Aerolus raised a brow, an eerie likeness of the Marcus I knew at the office. But he didn’t comment on his brother’s words or aggressive stance.
As much as I wanted to sit around and goggle at three gorgeous men, I couldn’t ignore what had happened last night. I needed answers, some way to make sense of the unreal creatures we’d fought.
And a way to explain the near-perfect lovemaking I’d experienced with the office wunderkind, who was way more than what he seemed.
I glanced over my shoulder and up at Marcus, and my entire body throbbed at the challenge in his turbulent gaze.
Aerolus took a seat next to Cadmus, and I turned back to the others, determined to focus. “I think it goes without saying I want some answers. This has been the strangest weekend of my life.
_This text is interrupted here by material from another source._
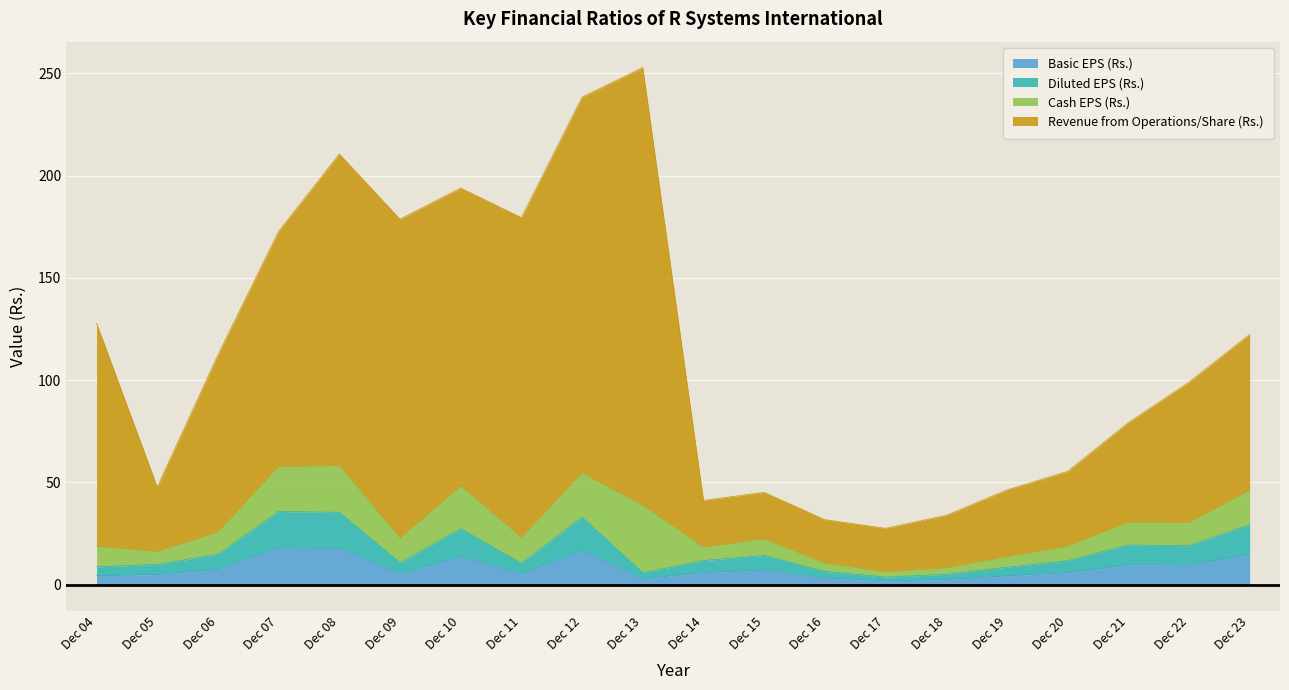

How many interior local peaks does the Revenue from Operations/Share (Rs.) series have?

4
And trust me, I know strange.”
“Explain that.” Marcus finally eased around me and sat on the arm of the couch so I could face all three brothers. “What was that vague explanation you made in my office? How is your ability to move things with your mind my fault?”
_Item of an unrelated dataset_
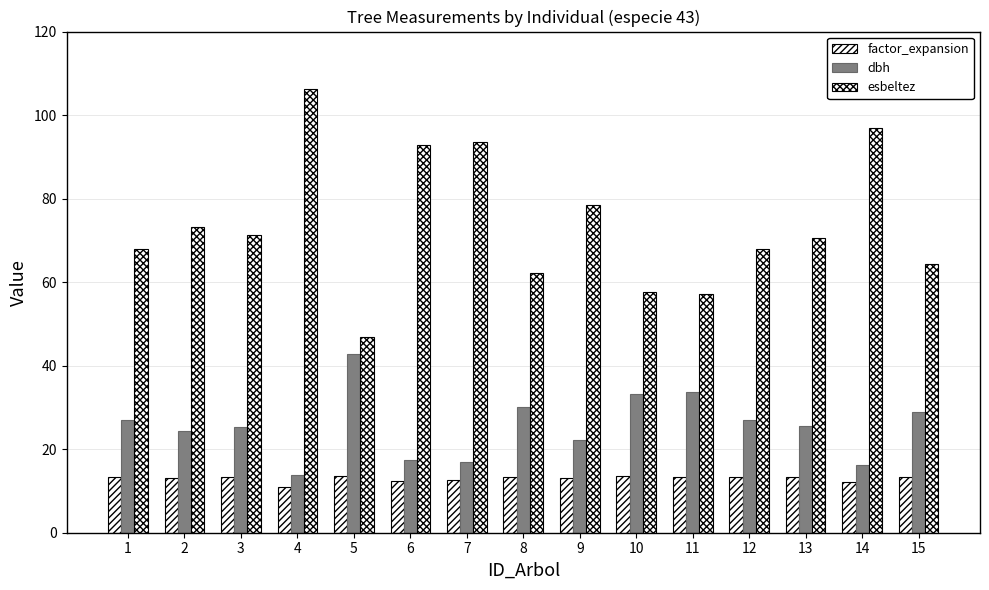

How many series are shown in this chart?

3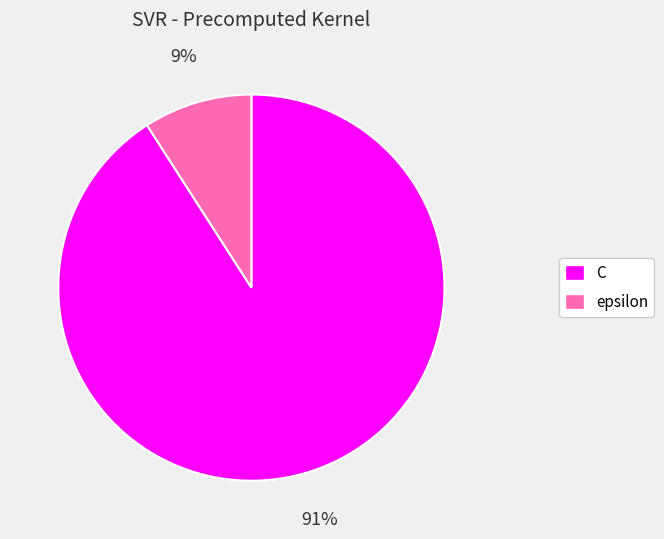

Which category has the biggest portion of the pie?

C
Nervous because no one outside my family knew of my abilities, I had no idea what to say. I’d never trusted anyone enough to share my secret. Yet as I studied the Storm brothers, I understood they had more to hide than I did.
“My family has been steeped in the paranormal since the early 1800s, when my great-great-great-grandmother was run out of town for practicing the Dark Arts,” I ended in quotes.
Aerolus nodded. “Sorcery.”
“Yeah. Sorcery, witchcraft, hocus-pocus. It all boils down to magic of the mind, if you ask me.”
“Your kind doesn’t understand magic. Not really,” Marcus said.
“I—”
“Marcus, let her tell it,” Aerolus chastised.
To my surprise, Marcus flushed. “Apologies. Continue.”
I stared at him a moment. “In any case,” I said slowly, “my entire family has flashes of insight and mental abilities that would make most people uncomfortable if they knew. We keep it quiet and live our lives as best we can. Unfortunately, we don’t always see what’s right in front of us.”
My thoughts strayed to the untimely death of my parents ten years ago, something for which my brother continued to blame himself. As if he could foresee everything that happened to us.
“We’re not supposed to see everything,” Cadmus said. “Some things are meant to happen without our interference.”
He surprised me with that bit of insightful observation. “That’s what I tell my brother. Tom’s the one in the family with a gift for precognition.”
“Cadmus also possesses the ability to foretell the future,” Marcus said.
“And what about you?” I asked. “What exactly can you do besides move things with your mind and drown people in the middle of a dry room?”
Marcus looked uncomfortable.
Silence settled over everyone.
Then Aerolus sighed. “You might as well tell, Marcus. It’s not as if Tessa hasn’t seen you use your elemental powers.”
“Elemental powers?” So Marcus’s ability was linked to water, I guessed.
“I—we,” Marcus corrected, nodding to his brothers, “are the last remaining Storm Lords, along with our brother Darius. We are the Royal Four, identical princes with the powers of the elements.”
Storm Lords? Princes? That explains the arrogance.
“We come from a sentient land called Tanselm, from the fae realm. A land that, as we speak, is under siege from evil. Those creatures you met last night and worse are bent on annihilating us all.”